I like to think that my big Jodhpur boots had some part in the odyssey of Bill Chase.


Long after the war when I was practicing medicine in North Carolina we dressed casually because white coats and smocks disturbed the children.

My discipline of shoe shining became casual also, and the size of my feet made my lapses in this department hard to over look.

Then I came by some "canned" shoe spray with which a reasonable gloss could be applied quickly.

Several mornings a week I spent a minute spraying my shoes and would let them dry while I ate breakfast -- it usually took about 10 minutes.

Because of the odor of the solvent, my wife Edie insisted that I do the job in the carport, and so I habitually put my sprayed shoes on top of the garbage can to dry.

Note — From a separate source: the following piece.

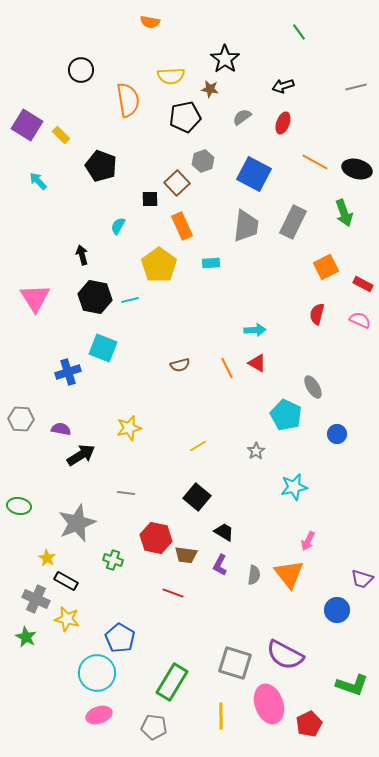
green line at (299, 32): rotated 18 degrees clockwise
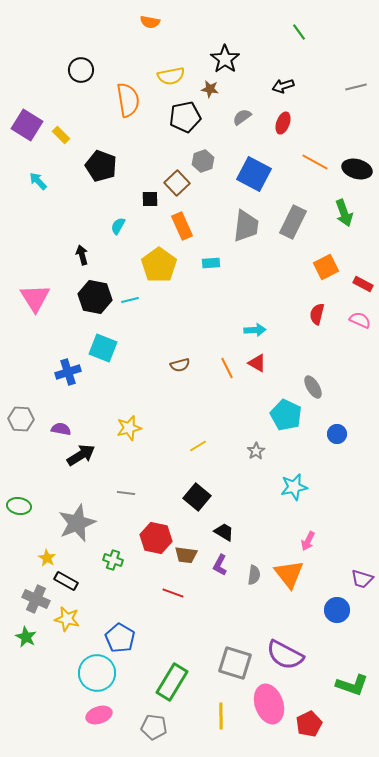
yellow semicircle at (171, 76): rotated 8 degrees counterclockwise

One such morning, while at breakfast, the garbage collectors came, emptied the can and took the shoes, apparently thinking I was discarding them.

I was put out for a bit, then the humor of the situation hit home.

I was still chortling over this when I went to the hospital and made my morning coffee stop in the Surgeon's Dressing Room.

Dr. Robert Cross, an obstetrician and good friend, was there and asked me what I found so funny.

I told him the story of my shoes and the garbage collector -- almost breaking up as I told it.

Bob started laughing heartedly telling me that he didn't think it was funny that I'd lost my shoes, but that he was tickled because I found it so funny.

This put me in mind of my old friend, Walter.


Walter -- a good-natured man -- looked after the parking lot at The Children's Hospital of Philadelphia.

One bitter wintry afternoon, as dusk neared, I came to pick up my car and found Walter banging away with a large wrecking bar at a burden of ice that was rendering some of the parking spaces perilous.

He was singing lustily, obviously happy.

I said to him. "Walter, you surely seem in a good mood for someone with such a thankless job."

He replied with an adage that I've heard since but was new to me then, "Doctor, smile and the world smiles with you, but frown and you frown alone."

I hope that someday, somewhere and sometime, someone will remember that when the world laughed at my big feet I laughed with them.


There's an epilogue to my big feet.

They seem even bigger now because some of my toes hurt from arthritis and others are tender from podiatric surgery a couple of years ago.

In retirement I no longer worry whether or not my shoes are polished.

I never used spray polish again because Edie didn't like the way the shoes looked or the carport smelled.

There's one thing I know for sure -- when I go to my glory left behind will be some "big" shoes for someone to fill.